WHAT THE EXERCISE ASKS:
Output every text line of the data below verbatim, omitting the pictures.

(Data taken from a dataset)
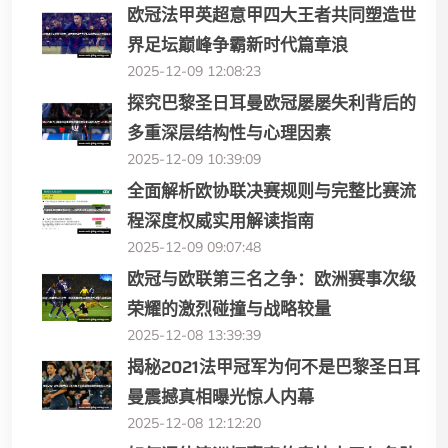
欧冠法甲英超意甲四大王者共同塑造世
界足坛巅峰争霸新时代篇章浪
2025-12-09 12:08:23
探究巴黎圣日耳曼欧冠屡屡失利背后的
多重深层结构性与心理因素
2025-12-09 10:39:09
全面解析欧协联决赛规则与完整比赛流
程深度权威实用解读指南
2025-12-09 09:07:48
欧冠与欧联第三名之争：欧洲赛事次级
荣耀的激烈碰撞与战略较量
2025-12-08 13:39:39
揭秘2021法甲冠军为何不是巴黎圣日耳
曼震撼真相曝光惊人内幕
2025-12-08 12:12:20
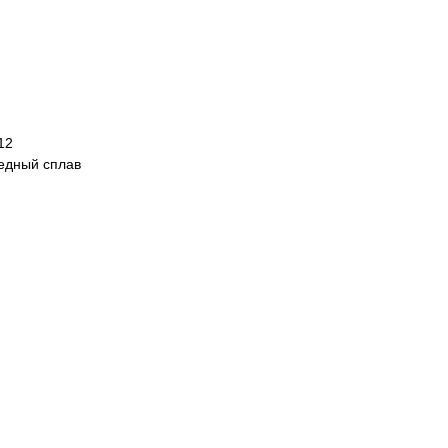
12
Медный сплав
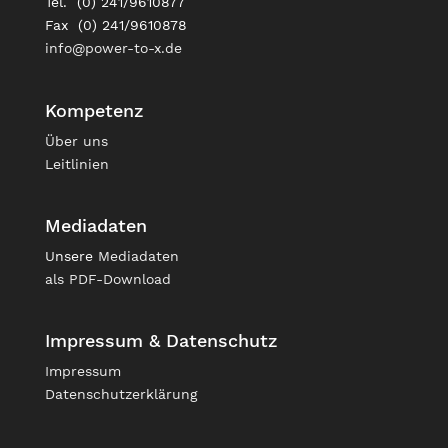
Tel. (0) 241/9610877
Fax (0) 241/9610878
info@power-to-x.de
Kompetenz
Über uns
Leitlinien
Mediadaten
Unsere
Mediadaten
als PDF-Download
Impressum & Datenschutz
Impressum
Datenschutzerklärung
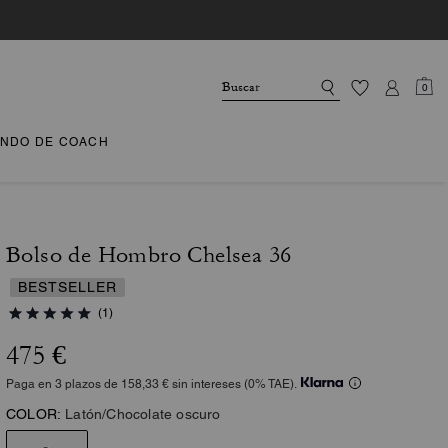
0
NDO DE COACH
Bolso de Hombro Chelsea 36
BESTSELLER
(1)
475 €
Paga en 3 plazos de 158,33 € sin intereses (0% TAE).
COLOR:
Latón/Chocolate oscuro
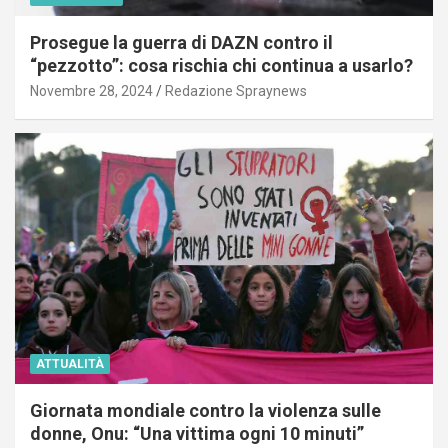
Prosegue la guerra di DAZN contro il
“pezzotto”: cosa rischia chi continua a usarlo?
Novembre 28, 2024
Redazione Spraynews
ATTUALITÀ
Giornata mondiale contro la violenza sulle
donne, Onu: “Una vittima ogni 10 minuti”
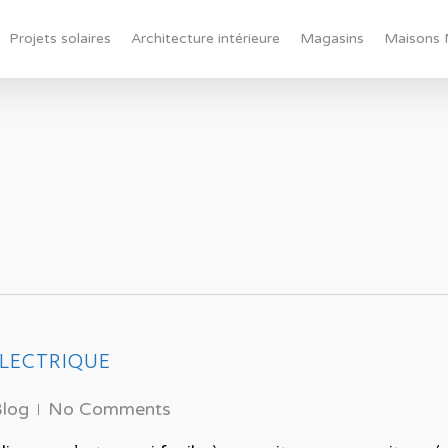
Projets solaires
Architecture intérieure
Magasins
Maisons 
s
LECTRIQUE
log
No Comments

WRITTEN REPLY:
欧冠法甲英超意甲四大王者共同塑造世
界足坛巅峰争霸新时代篇章浪
2025-12-09 12:08:23
探究巴黎圣日耳曼欧冠屡屡失利背后的
多重深层结构性与心理因素
2025-12-09 10:39:09
全面解析欧协联决赛规则与完整比赛流
程深度权威实用解读指南
2025-12-09 09:07:48
欧冠与欧联第三名之争：欧洲赛事次级
荣耀的激烈碰撞与战略较量
2025-12-08 13:39:39
揭秘2021法甲冠军为何不是巴黎圣日耳
曼震撼真相曝光惊人内幕
2025-12-08 12:12:20
12
Медный сплав
Tel. (0) 241/9610877
Fax (0) 241/9610878
info@power-to-x.de
Kompetenz
Über uns
Leitlinien
Mediadaten
Unsere
Mediadaten
als PDF-Download
Impressum & Datenschutz
Impressum
Datenschutzerklärung
0
NDO DE COACH
Bolso de Hombro Chelsea 36
BESTSELLER
(1)
475 €
Paga en 3 plazos de 158,33 € sin intereses (0% TAE).
COLOR:
Latón/Chocolate oscuro
Prosegue la guerra di DAZN contro il
“pezzotto”: cosa rischia chi continua a usarlo?
Novembre 28, 2024
Redazione Spraynews
ATTUALITÀ
Giornata mondiale contro la violenza sulle
donne, Onu: “Una vittima ogni 10 minuti”
Projets solaires
Architecture intérieure
Magasins
Maisons 
s
LECTRIQUE
log
No Comments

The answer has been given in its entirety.